VeritasKarishma
Bunuel
Runners V, W, X, Y, and Z are competing in the Bayville local triathlon. If V finishes before W and W finishes before Z, how many ways can X finish before Y??
A. 5
B. 10
C. 30
D. 60
E. 120
Check this post:
https://www.gmatclub.com/forum/veritas-prep-resource-links-no-longer-available-399979.html#/2011/1 ... s-part-ii/We extend the same concept to this question. VWZ can be arranged in 3! ways but only 1 way is acceptable. So we divide 120 by 3! to get 20.
X finishes before Y in half of these cases so answer is 10.
Hi
VeritasKarishma /
Bunuel,
I ttotally understand the solution that you have provided. But I went wrong when I tried to solve the problem myself. Could you please help me understand where did I go wrong? This is what I did.

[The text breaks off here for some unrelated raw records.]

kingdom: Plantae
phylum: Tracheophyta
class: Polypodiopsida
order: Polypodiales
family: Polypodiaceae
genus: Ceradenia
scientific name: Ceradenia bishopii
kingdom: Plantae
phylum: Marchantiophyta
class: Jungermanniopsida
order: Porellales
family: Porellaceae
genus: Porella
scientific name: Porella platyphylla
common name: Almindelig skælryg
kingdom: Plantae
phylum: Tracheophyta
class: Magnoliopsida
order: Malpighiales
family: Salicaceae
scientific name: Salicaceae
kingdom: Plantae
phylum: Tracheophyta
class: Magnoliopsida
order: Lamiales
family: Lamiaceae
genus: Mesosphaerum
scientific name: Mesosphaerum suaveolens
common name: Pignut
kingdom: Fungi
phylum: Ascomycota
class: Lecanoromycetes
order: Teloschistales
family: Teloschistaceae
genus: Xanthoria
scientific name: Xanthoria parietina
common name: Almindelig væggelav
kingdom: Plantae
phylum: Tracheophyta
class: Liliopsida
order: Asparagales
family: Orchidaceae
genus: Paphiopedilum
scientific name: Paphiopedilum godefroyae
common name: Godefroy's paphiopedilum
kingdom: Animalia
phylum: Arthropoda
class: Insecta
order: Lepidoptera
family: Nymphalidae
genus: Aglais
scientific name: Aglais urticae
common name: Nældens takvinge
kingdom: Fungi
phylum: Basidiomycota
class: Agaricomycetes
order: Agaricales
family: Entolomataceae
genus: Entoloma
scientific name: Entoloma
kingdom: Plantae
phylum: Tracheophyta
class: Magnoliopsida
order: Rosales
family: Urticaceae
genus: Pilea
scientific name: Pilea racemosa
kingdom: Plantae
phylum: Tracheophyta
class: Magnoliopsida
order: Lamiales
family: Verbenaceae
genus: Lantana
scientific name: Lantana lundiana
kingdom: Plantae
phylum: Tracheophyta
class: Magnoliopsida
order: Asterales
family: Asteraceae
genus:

Total arrangements possible = 5! = 120
In order to find arrangements where v>w, we can simply divide 120 by 2 i.e. 60.
Now these 60 will have only those arrangments where v> w. Also they will have arrangements where w>z and w<z. So if we divide 60 by 2, we get only those arrangements where w> z. similarly, 30/ 2 = 15 gives me only those arrangements where x>y and hence, all conditions are taken care of.
Please explain where am i going wrong in the concept.
The 3 variables are interlinked. The only allowed sequence for them is V W Z.
Now W is before Z in only one of them so dividing by 2 is not correct.